----- PAGE EXCERPT -----

The book's account is largely based on interviews conducted with former employees of LTCM, banks involved in the rescue, and officials at the Federal Reserve. The book received numerous accolades, including being chosen by BusinessWeek as among the best business books of 2000.

==Overview==
The book tells the true story of the bailout of Long-Term Capital Management (LTCM), an American hedge fund founded in 1993. LTCM, headquartered in Greenwich, Connecticut, had only 100 clients, despite its large AUM size and total assets of $102 billion. Founder John W. Meriwether had previously used computer modeling to aid in trading at Salomon Brothers in the 1980s, and he brought much of his team to LTCM when it was founded. Financial theorists Myron S. Scholes and Robert C. Merton also joined the new firm, and would win Nobel Prizes while at the firm. Using its computer models, the firm's fund in 1995 and 1996 brought in a massive 40% in returns to investors. With easy access to debt funding due to lenders' perception the fund was low risk, the firm expanded exponentially, with its positions amounting to 30 or more times its capital at one point.

----- DATASET ENTRIES -----

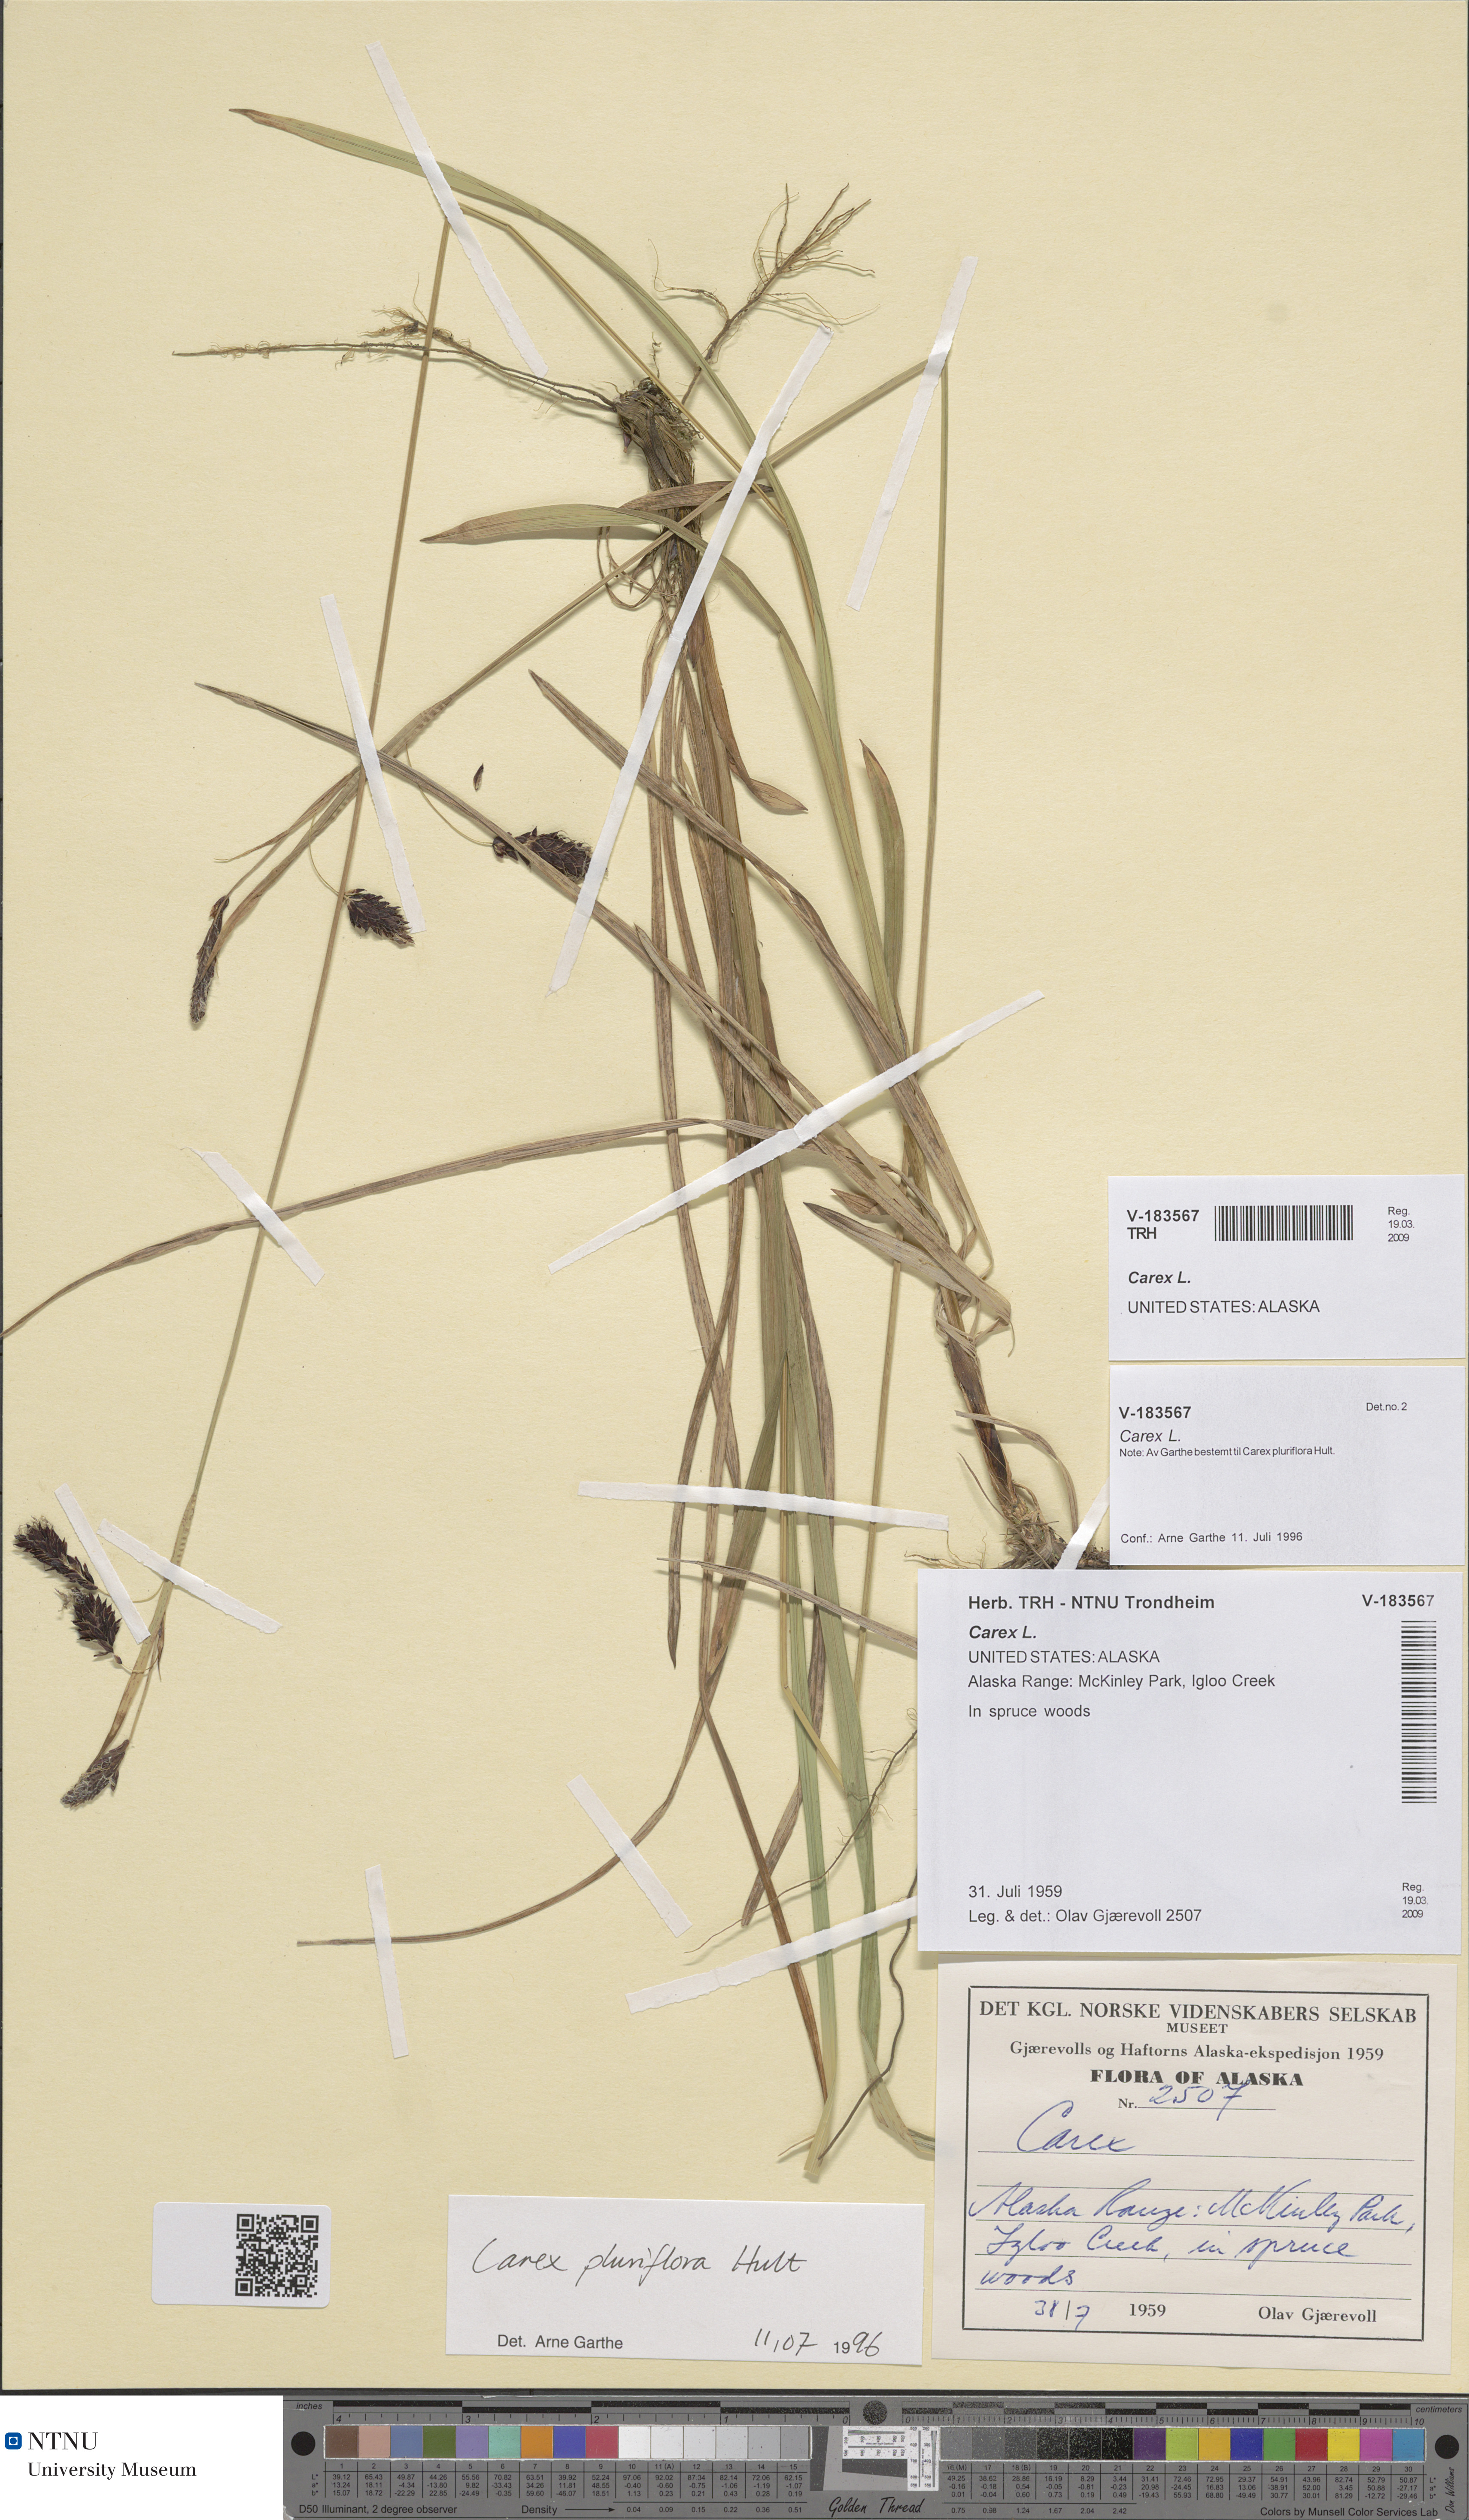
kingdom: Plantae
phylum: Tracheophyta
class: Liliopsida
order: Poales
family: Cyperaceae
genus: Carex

-----
----- DATASET ENTRIES -----

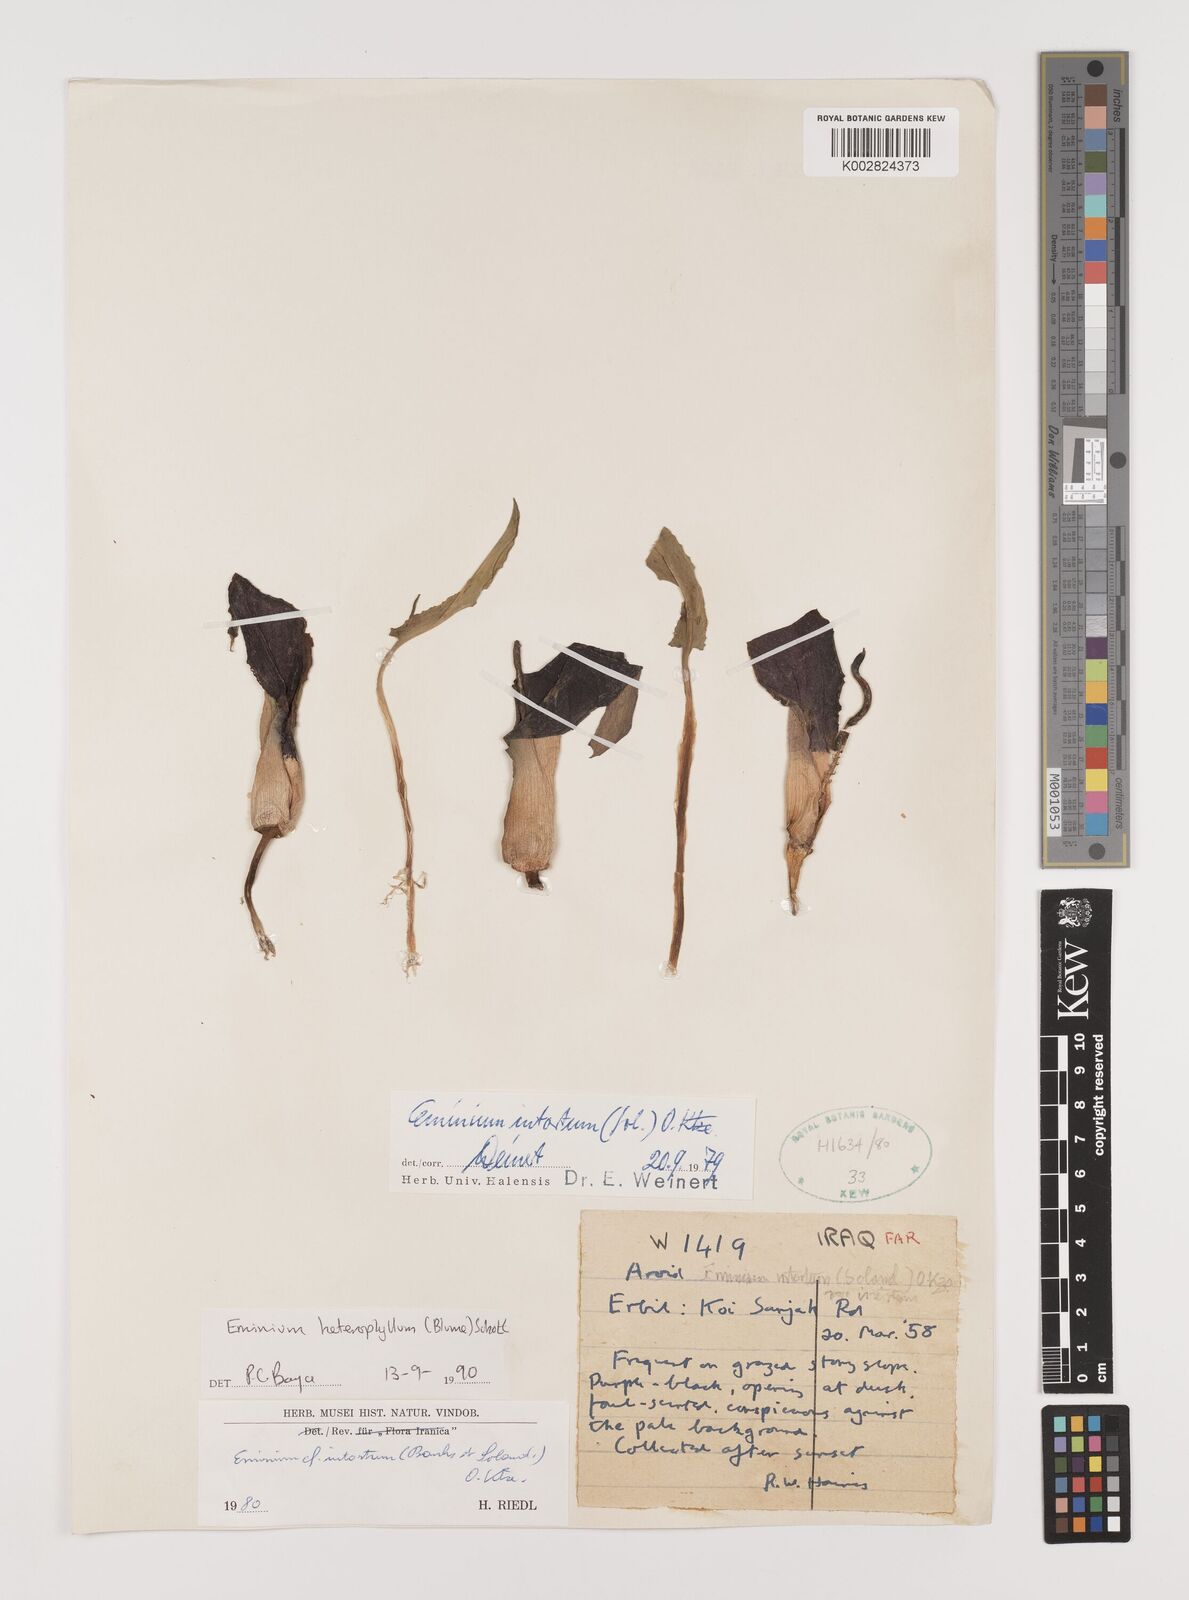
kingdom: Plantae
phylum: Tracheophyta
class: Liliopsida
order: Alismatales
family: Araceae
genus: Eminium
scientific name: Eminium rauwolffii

-----

**ACTIONS TO TAKE**:
• 1. According to the page excerpt, what returns did LTCM's fund bring in to investors in 1995 and 1996?
• 2. Reproduce the part of the page excerpt that opens with the words containing "The book's account" and closes with "books of 2000.".

**SOLUTIONS**:
• 1. A massive 40% in returns.

• 2.
The book's account is largely based on interviews conducted with former employees of LTCM, banks involved in the rescue, and officials at the Federal Reserve. The book received numerous accolades, including being chosen by BusinessWeek as among the best business books of 2000.